We all have a Debbie Downer in our lives—the coworker who always complains, the negative friend who feels the world is out to get them, or the family member who thinks they will never measure up. The trapping spiral of negativity can be exhausting and self-destructive to even the most positive among us.
I almost had to cut ties with one of my BFFs because it seemed that no matter where we were or what we were doing, negativity always came pouring out. It took me some time to realize that my ways of trying to help were basically equivalent to fanning hot coals.

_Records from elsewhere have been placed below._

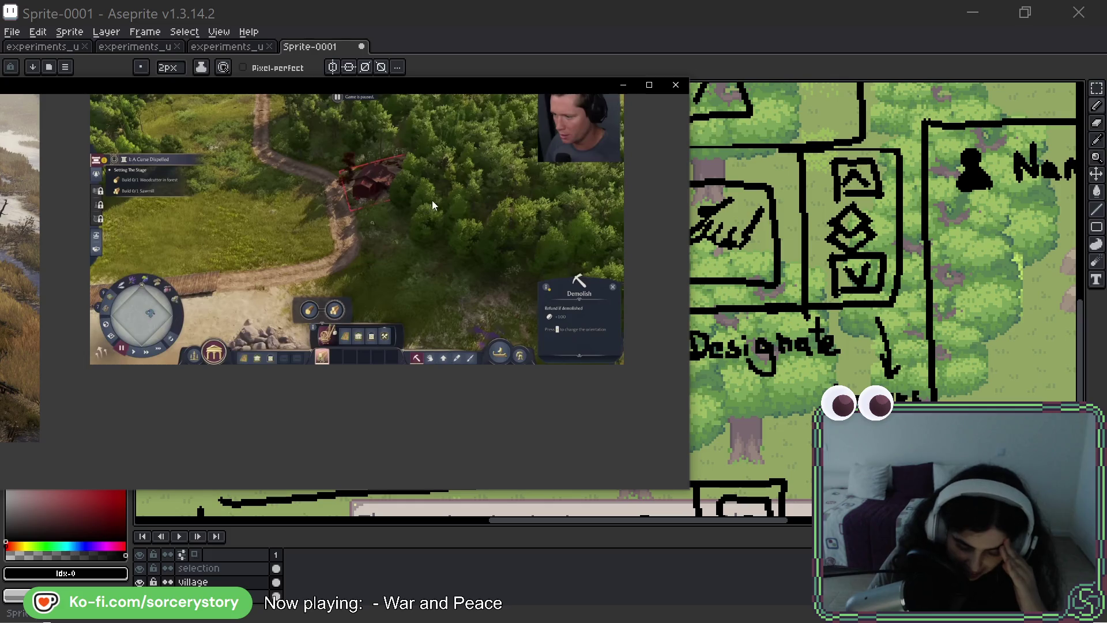
{"action": "key", "text": "alt+Tab"}
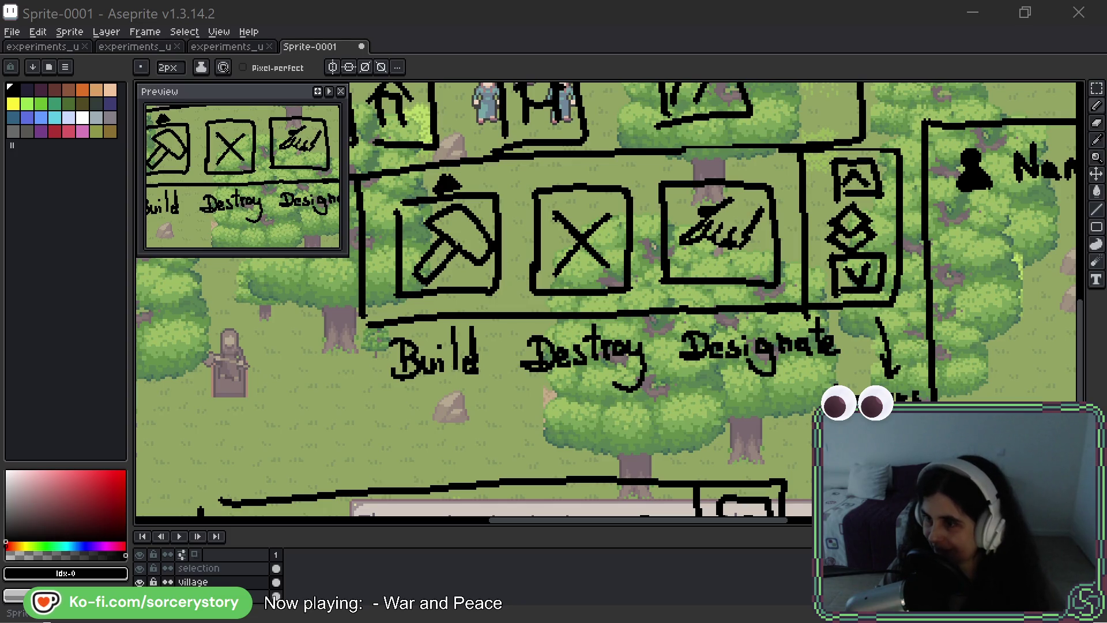
Zoom onto the Build, Destroy, Designate sketch and bring up the reference board.
{"action": "key", "text": "1"}
{"action": "key", "text": "2"}
{"action": "key", "text": "3"}
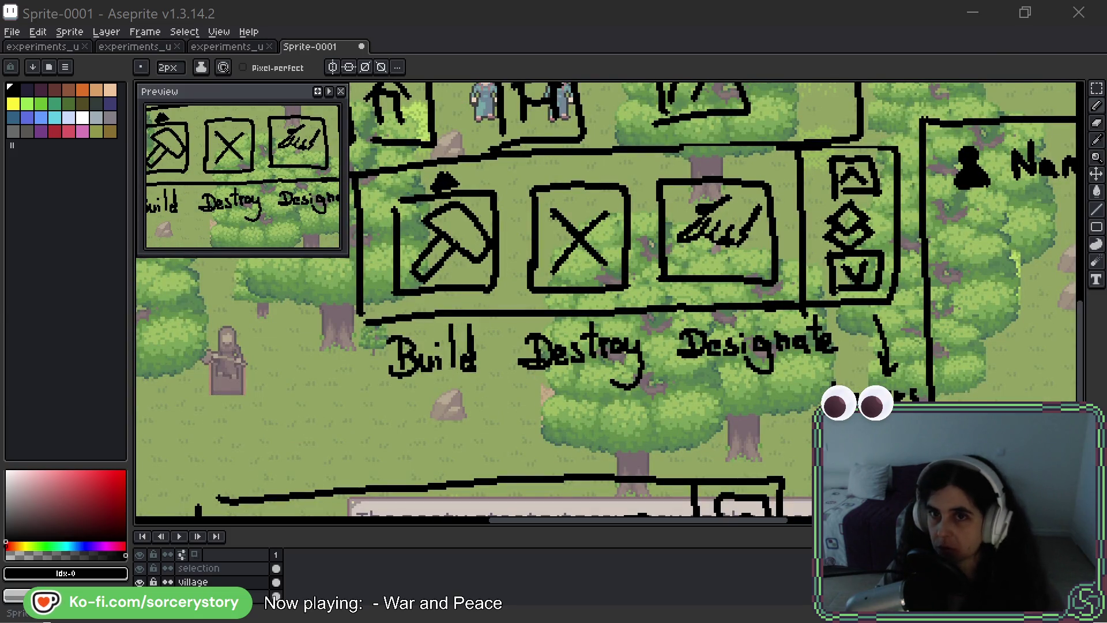
{"action": "key", "text": "alt+Tab"}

With a shift in perspective and some advice from the experts, I was able to arm myself with the tools to successfully handle it. If you find yourself dreading being around someone who’s chronically annoyed, critical, angry, or just plain rude, here are four key things to keep in mind when dealing with a negative friend so you can keep the peace and your sanity.
1. Resist the urge to judge
Negative people don’t generally see themselves as being that way. In their minds, the world is what’s negative, and they’re simply responding to it. Also, something may be going on behind closed doors that you aren’t aware of, so try to be curious and non-judgmental in your approach. Negativity can be disguising a cry for help. Could this person be anxious, insecure, or dealing with a scary part of life they’ve never encountered? If so, realize this can be painful, and they may not have reliable support. It’s always easier to offer someone compassion if you try to put yourself in their shoes.
2. Don’t let your emotions get the best of you.
When someone frustrates you or gets under your skin, always take a deep breath before you react. If you’re upset, it may be best to have the discussion later when you’re calmer. At that time, Dr. Judith Orlff, author of Emotional Freedom: Liberate Yourself From Negative Emotions and Transform Your Life, says these three things are key to supporting this person:
1. Focus only on solutions, not the problems.
2. Be a good listener and mindful of your tendency to interrupt, even if you disagree.
3. Be aware of your tone and body language, as negative people can gravitate toward others who react strongly.
If you become defensive and let your emotions fuel the situation, this person will quickly realize that they can depend on you for a response that justifies their negativity. In my case, when I was literally biting my tongue trying not to react to my friend’s negative rants, I heeded Dr. Orlff’s advice and took a deep breath (or 10), and reminded myself that it’s best to empathize with her struggles rather than feed into it. This helped me be supportive from a distant place of inner-strength and kindness.
3. Establish and Maintain a Positive Boundary
Setting and maintaining boundaries is essential to healthy relationships with others and ourselves. When someone acts in a way that makes you feel uncomfortable or resentful, they’re most likely crossing a boundary, and it’s up to us to decide how to protect ourselves. Of course, setting boundaries is easier said than done, especially with someone you love. Initially, I felt guilty and fearful of my friend’s response. Then I reminded myself that I can’t change people; they have to be willing and open to change themselves.
It’s hard to take the high road and create distance—we’re human, and taught to love and always be there for one another. But sometimes, the “support” we give ends up enabling the behavior, and depleting us to the red ‘E’ line. Boundaries aren’t just a sign of a healthy relationship; they’re a sign of self-respect.
Give yourself the permission to put your own oxygen mask on first—set boundaries, and stick to your guns. Sometimes, silence is the best way to get people to truly hear themselves.
4. Ask Yourself: What’s in It for Me?
It’s been said that the definition of insanity is doing the same thing over and over again, and expecting different results. The next time you find yourself being reluctantly drawn back to this person, do a mental check-in and ask yourself why you voluntarily keep coming back. Are you focusing on them because it’s a distraction from your own problems or insecurities? Or, are you trying to get this person talking so you have something new to gossip about at Sunday brunch?
Dr. Travis Bradberry, author of Emotional Intelligence 2.0 says, “When it comes to toxic people, fixating on how crazy and difficult they are gives them power over you. Quit thinking and talking about how troubling your difficult person is, and focus instead on how you can go about handling them. This makes you more effective by putting you in control.”
Sometimes, we unknowingly maintain negative or toxic relationships for our own selfish gain. By allowing this to happen, we give up all control of our boundaries. To best support others, we need to be the best version of ourselves first.
The next time a negative person is venting to you, remember to control what you can, and eliminate what you can’t. Hopefully this person will want to change some day. Until then, we can continue to come from a place of compassion and understanding, while loving ourselves enough to take care of our needs. The best you can do is accept them as they are, let them know you believe in their ability to be happy, and give them space to make the choice.